▶

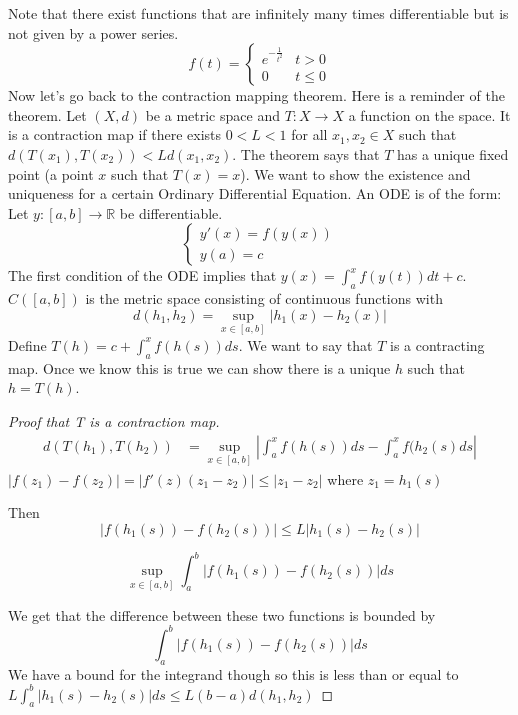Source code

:\documentclass{article}
\newcommand{\R}{\mathbb{R}}
\newcommand{\ra}[1][]{\xrightarrow{#1}}
\begin{document}
Note that there exist functions that are infinitely many times differentiable but is not given by a power series.
$$f(t) =
\begin{cases}
e^{-\frac{1}{t^2}} & t>0 \\
0 & t\leq 0
\end{cases}$$
Now let's go back to the contraction mapping theorem. Here is a reminder of the theorem. Let $(X,d)$ be a metric space and $T:X\ra X$ a function on the space. It is a contraction map if there exists $0<L<1$ for all $x_1,x_2\in X$ such that $d(T(x_1),T(x_2))<Ld(x_1,x_2)$. The theorem says that $T$ has a unique fixed point (a point $x$ such that $T(x)=x$).
We want to show the existence and uniqueness for a certain Ordinary Differential Equation.
An ODE is of the form:
Let $y:[a,b]\ra \R$ be differentiable.
$$
\begin{cases}
y'(x)=f(y(x))\\
y(a)=c
\end{cases}
$$
The first condition of the ODE implies that $y(x)=\int_a^x f(y(t)) dt+c$. $C([a,b])$ is the metric space consisting of continuous  functions with $$d(h_1,h_2)=\sup_{x\in[a,b]}{|h_1(x)-h_2(x)|}$$
Define $T(h)=c+\int_a^xf(h(s))ds$.
We want to say that $T$ is a contracting map. Once we know this is true we can show there is a unique $h$ such that $h=T(h)$.
\begin{proof}[Proof that T is a contraction map]
\begin{equation*}
    \begin{split}
        d(T(h_1),T(h_2)) & = \sup_{x\in[a,b]}|\int_a^xf(h(s))ds-\int_a^xf(h_2(s)ds|
    \end{split}
\end{equation*}
$|f(z_1)-f(z_2)|=|f'(z)(z_1-z_2)|\leq|z_1-z_2|$ where $z_1=h_1(s)$

Then $$|f(h_1(s))-f(h_2(s))|\leq L|h_1(s)-h_2(s)|$$

$$\sup_{x\in[a,b]}\int_a^b|f(h_1(s))-f(h_2(s))|ds$$

We get that the difference between these two functions is bounded by
$$\int_a^b|f(h_1(s))-f(h_2(s))|ds$$
We have a bound for the integrand though so this is less than or equal to $L\int_a^b|h_1(s)-h_2(s)|ds\leq L(b-a)d(h_1,h_2)$
\end{proof}
\end{document}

◀

Work request: Wherever a picture appears in the records above, leave it out and transcribe everything else exactly.

Response to the task:
Source code

:\documentclass{article}
\newcommand{\R}{\mathbb{R}}
\newcommand{\ra}[1][]{\xrightarrow{#1}}
\begin{document}
Note that there exist functions that are infinitely many times differentiable but is not given by a power series.
$$f(t) =
\begin{cases}
e^{-\frac{1}{t^2}} & t>0 \\
0 & t\leq 0
\end{cases}$$
Now let's go back to the contraction mapping theorem. Here is a reminder of the theorem. Let $(X,d)$ be a metric space and $T:X\ra X$ a function on the space. It is a contraction map if there exists $0<L<1$ for all $x_1,x_2\in X$ such that $d(T(x_1),T(x_2))<Ld(x_1,x_2)$. The theorem says that $T$ has a unique fixed point (a point $x$ such that $T(x)=x$).
We want to show the existence and uniqueness for a certain Ordinary Differential Equation.
An ODE is of the form:
Let $y:[a,b]\ra \R$ be differentiable.
$$
\begin{cases}
y'(x)=f(y(x))\\
y(a)=c
\end{cases}
$$
The first condition of the ODE implies that $y(x)=\int_a^x f(y(t)) dt+c$. $C([a,b])$ is the metric space consisting of continuous  functions with $$d(h_1,h_2)=\sup_{x\in[a,b]}{|h_1(x)-h_2(x)|}$$
Define $T(h)=c+\int_a^xf(h(s))ds$.
We want to say that $T$ is a contracting map. Once we know this is true we can show there is a unique $h$ such that $h=T(h)$.
\begin{proof}[Proof that T is a contraction map]
\begin{equation*}
    \begin{split}
        d(T(h_1),T(h_2)) & = \sup_{x\in[a,b]}|\int_a^xf(h(s))ds-\int_a^xf(h_2(s)ds|
    \end{split}
\end{equation*}
$|f(z_1)-f(z_2)|=|f'(z)(z_1-z_2)|\leq|z_1-z_2|$ where $z_1=h_1(s)$

Then $$|f(h_1(s))-f(h_2(s))|\leq L|h_1(s)-h_2(s)|$$

$$\sup_{x\in[a,b]}\int_a^b|f(h_1(s))-f(h_2(s))|ds$$

We get that the difference between these two functions is bounded by
$$\int_a^b|f(h_1(s))-f(h_2(s))|ds$$
We have a bound for the integrand though so this is less than or equal to $L\int_a^b|h_1(s)-h_2(s)|ds\leq L(b-a)d(h_1,h_2)$
\end{proof}
\end{document}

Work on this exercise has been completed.